Beberapa waktu terakhir, isu kesetaraan gender telah menjadi hal menonjol dalam platform pembangunan, tidak saja di Indonesia, tetapi juga di dunia internasional. Kita tentu memahami bahwa selama ini perempuan secara sosial terpinggirkan. Budaya partriarkis yang tidak ramah pada perempuan.
Ada konstruksi sosial yang menempatkan perempuan seolah-olah hanya boleh mengurus soal-soal domestik saja. Tak ada hak untuk merambah area yang lain.Kenyataan menunjukkan bahwa keyakinan itu masih tertanam kuat. Persoalan perwakilan perempuan menjadi penting manakala kita sadar bahwa dalam kehidupan sehari-hari kita melihat perempuan tidak secara proporsional terlibat dalam pengambilan keputusan. Padahal jumlah perempuan di Indonesia menurut data statistik lebih banyak ketimbang laki-laki.
Upaya meningkatkan keterwakilan perempuan menjadi begitu penting dalam memberikan keadilan bagi perempuan atas hak politiknya, dengan cara menghasilkan kebijakan yang melindungi hak politik perempuan. Indikator yang ditetapkan Millenium Development Goals atau MDGs bagi kesetaraan gender adalah jumlah keterwakilan perempuan dalam parlemen.

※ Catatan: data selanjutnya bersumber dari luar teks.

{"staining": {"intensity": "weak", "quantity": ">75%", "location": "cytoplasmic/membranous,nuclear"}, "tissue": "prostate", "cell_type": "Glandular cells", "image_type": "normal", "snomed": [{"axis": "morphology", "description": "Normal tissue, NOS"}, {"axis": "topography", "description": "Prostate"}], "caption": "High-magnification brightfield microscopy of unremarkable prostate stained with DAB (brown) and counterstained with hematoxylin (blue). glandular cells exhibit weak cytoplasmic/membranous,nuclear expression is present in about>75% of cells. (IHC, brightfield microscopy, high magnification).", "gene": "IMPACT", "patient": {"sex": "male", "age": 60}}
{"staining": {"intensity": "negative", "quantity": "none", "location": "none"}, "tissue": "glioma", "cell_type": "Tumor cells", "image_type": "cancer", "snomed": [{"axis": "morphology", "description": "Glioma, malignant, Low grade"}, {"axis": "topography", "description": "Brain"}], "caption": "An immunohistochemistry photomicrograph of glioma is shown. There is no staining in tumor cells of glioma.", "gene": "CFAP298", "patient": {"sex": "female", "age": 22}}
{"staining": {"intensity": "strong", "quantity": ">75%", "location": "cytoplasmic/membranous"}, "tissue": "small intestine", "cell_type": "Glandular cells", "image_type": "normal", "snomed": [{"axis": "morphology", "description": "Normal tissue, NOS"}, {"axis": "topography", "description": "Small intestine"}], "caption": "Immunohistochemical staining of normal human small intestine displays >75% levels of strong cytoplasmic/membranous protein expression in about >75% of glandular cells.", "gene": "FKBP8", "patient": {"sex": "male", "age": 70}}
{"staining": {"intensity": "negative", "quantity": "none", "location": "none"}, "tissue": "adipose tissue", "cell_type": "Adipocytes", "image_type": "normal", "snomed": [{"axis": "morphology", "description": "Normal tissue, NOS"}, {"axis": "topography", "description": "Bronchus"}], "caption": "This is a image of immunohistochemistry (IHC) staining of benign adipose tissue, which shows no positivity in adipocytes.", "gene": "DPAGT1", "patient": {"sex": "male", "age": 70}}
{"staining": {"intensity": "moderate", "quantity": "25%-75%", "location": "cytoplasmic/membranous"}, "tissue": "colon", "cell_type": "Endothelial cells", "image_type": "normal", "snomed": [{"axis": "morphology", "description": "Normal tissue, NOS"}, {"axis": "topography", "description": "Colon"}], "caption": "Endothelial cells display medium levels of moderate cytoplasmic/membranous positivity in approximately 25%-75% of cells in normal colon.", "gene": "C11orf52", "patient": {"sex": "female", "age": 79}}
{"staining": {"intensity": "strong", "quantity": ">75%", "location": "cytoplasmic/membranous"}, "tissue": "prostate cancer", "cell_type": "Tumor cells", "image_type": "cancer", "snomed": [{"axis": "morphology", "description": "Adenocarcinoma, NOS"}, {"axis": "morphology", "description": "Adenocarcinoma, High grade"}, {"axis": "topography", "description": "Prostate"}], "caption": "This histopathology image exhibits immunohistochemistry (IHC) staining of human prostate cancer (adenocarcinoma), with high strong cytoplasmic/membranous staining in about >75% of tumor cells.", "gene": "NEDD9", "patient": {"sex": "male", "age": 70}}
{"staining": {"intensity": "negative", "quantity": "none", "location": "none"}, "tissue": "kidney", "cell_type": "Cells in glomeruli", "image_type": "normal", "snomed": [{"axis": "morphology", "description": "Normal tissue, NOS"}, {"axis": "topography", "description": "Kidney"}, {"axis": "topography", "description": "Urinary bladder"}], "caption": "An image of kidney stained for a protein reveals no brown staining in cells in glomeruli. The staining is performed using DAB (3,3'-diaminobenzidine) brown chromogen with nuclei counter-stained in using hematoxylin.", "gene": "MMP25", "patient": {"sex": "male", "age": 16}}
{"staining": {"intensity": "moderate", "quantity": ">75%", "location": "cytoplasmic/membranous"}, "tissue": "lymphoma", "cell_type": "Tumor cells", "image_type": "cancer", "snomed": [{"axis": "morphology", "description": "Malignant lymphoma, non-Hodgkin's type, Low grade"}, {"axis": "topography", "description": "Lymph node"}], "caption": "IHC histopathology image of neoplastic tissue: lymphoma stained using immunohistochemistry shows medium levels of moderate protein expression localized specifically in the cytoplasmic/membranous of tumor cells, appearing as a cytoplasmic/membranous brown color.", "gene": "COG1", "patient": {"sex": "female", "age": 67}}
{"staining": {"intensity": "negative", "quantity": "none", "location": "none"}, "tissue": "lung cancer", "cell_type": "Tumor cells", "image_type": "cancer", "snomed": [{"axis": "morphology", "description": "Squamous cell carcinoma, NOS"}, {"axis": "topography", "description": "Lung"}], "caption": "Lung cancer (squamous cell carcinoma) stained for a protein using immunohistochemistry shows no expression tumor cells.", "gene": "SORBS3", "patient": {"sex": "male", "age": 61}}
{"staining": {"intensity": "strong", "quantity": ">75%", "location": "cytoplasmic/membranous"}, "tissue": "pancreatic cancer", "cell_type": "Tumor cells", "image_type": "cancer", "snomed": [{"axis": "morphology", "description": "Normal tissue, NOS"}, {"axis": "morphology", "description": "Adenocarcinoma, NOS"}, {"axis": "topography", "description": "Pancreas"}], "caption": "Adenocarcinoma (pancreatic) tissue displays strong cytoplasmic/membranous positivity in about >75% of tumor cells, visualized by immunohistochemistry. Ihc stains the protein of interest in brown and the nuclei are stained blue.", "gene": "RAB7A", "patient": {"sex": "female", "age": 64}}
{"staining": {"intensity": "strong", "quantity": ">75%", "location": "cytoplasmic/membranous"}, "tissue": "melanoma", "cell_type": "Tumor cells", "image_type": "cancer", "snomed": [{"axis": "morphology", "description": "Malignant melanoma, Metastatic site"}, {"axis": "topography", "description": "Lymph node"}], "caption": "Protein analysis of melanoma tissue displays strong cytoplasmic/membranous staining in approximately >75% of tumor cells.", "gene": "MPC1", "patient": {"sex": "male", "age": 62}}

Sejarah tentang representasi perempuan di parlemen Indonesia merupakan sebuah proses panjang, tentang perjuangan perempuan di wilayah publik. Kongres Wanita Indonesia pertama, pada tahun 1928, yang membangkitkan kesadaran dan meningkatkan rasa nasionalisme di kalangan perempuan merupakan tonggak sejarah, karena berperan dalam meningkatkan kesempatan bagi perempuan Indonesia untuk berpartisipasi dalam pembangunan, termasuk dalam politik. Dalam pemilihan umum pertama pada tahun 1955, 6,5 persen dari anggota parlemen adalah perempuan. Kemudian, representasi perempuan Indonesia di parlemen mengalami pasang surut, dan mencapai angka tertinggi
sebesar 13,0 persen pada tahun 1987. Saat ini, jumlah perempuan mencapai 8,8 persen dari seluruh anggota perwakilan terpilih.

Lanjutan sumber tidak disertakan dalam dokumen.